Arrivés sous les fenêtres de son appartement, où tout était baigné d’un clair de lune épanoui et riche en nuances que seuls le poète et le couple d’amoureux avaient le don d’apercevoir, il lui effleura délicatement la main au sortir de l’auto. Et devant l’entrée bien entendu, elle lui proposa de monter prendre un dernier verre.
Sincèrement il n’aurait jamais pu imaginer, à aucun moment de la soirée, en entrant dans le restaurant pas plus qu’en montant au septième comme elle l’y invitait en cet instant magique, que cela allait dégénérer à ce point, ni si vite. Aurait-il joué avec ses clés de voiture avec tant d’insouciance en grimpant l’escalier, si tel avait été le cas ? Il la suit, s’élève léger dans les degrés (au moins quarante), passe les paliers sans difficulté, atteint la porte ; elle ouvre, il franchit le seuil, minuit sonne, et là : horreur ! Elle se jette sur lui, ses clés de contact volent, puis sa chemise. En un éclair il fut déculotté, décalotté, recalotté, reculotté, puis mis dehors.
Il redescendit les escaliers pantelant, hagard, diminué et mi-nu, vit retomber presto l’altimètre à zéro, regagna l’air libre en proie aux très basses pressions sous les coups de tonnerre d’énormes nuées noires, récupéra ses clés d’auto dans la boue du caniveau (elles venaient de descendre aussi, par la fenêtre), remonta dans son carrosse et disparut dans la nuit.
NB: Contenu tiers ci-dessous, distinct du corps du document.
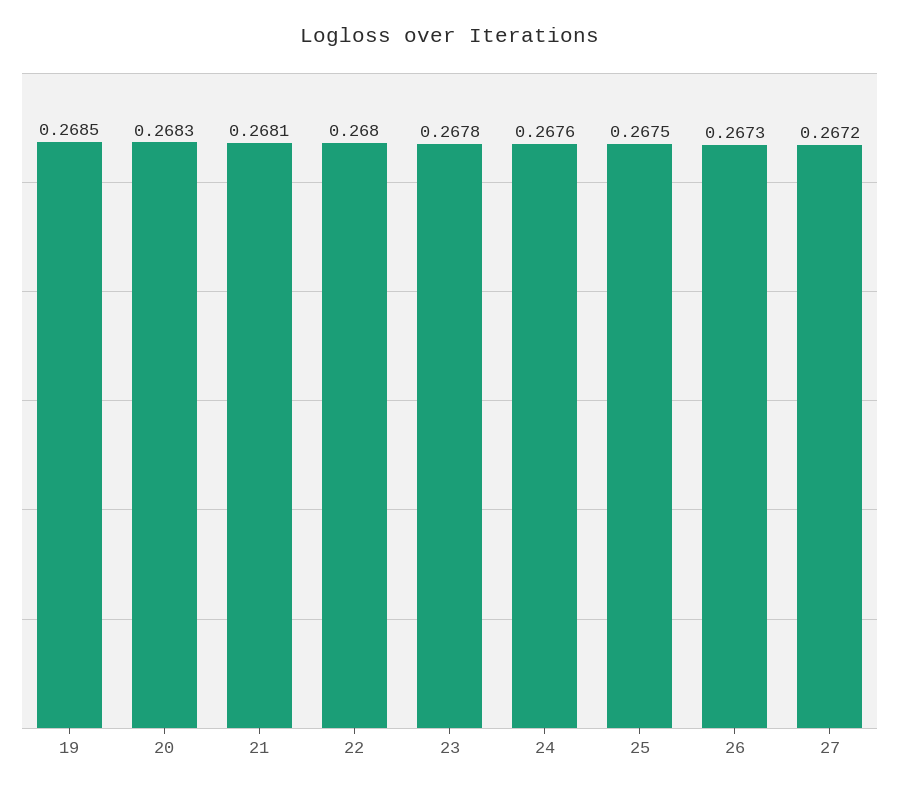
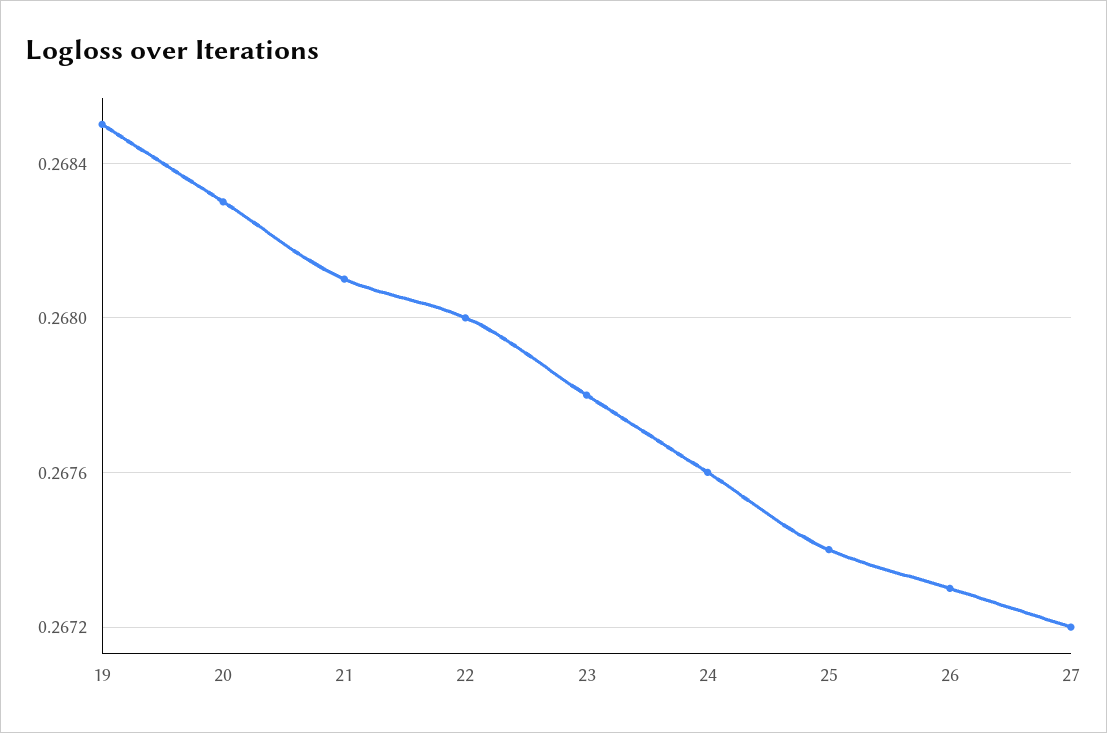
  {
    "19": 0.2685,
    "20": 0.2683,
    "21": 0.2681,
    "22": 0.268,
    "23": 0.2678,
    "24": 0.2676,
-   "25": 0.2675,
+   "25": 0.2674,
    "26": 0.2673,
    "27": 0.2672
  }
Il s’en trouvera sans doute pour vous affirmer qu’on peut encore l’apercevoir, certaines nuits de pleine lune ou d’orage, errant comme une âme en peine condamnée à chercher l’âme sœur pour l’éternité, sur les routes du canton et des cantons limitrophes. Ce sont de mauvaises langues. Des indécrottables du romanesque. Certes, après tous ces échecs via le site de rencontres, le charme était rompu. Certes il avait été sévèrement ébranlé dans ses convictions. Et oui il y avait laissé sa chemise. Mais la vérité, bien moins extravagante, c’est que cette dernière et terrible épreuve mit un coup d’arrêt définitif à ses recherches. Tout simplement. Après trois essais ratés, il s’estimait disqualifié. La partie n’était pas équilibrée, de toute façon ; il n’avait jamais affronté que des célibataires évoluant au niveau national. Il renonça. Se résigna. Se désinscrit. Il crut un instant que son âme serait détruite dans cette ultime opération, mais non.
Officiellement – sur internet, donc –, il opta pour le statut de célibataire assumé et revendiqué. C’était assez bien coté (sur internet). Ses relations, exclusivement électroniques dorénavant, allaient connaître enfin le développement durable auquel il aspirait, peut-être même leur plénitude, en toute virtualité. L’écran plat de sa télé avait vocation à reconquérir un rôle de premier plan, les grands événements sportifs satellitaires s’apprêtaient à reprendre leurs droits, et le livreur de la pizzéria du coin à recouvrer celui de livrer à toute heure. Surtout, il allait pouvoir redevenir l’amateur de whisky exigeant qu’au fond il n’avait jamais cessé d’être.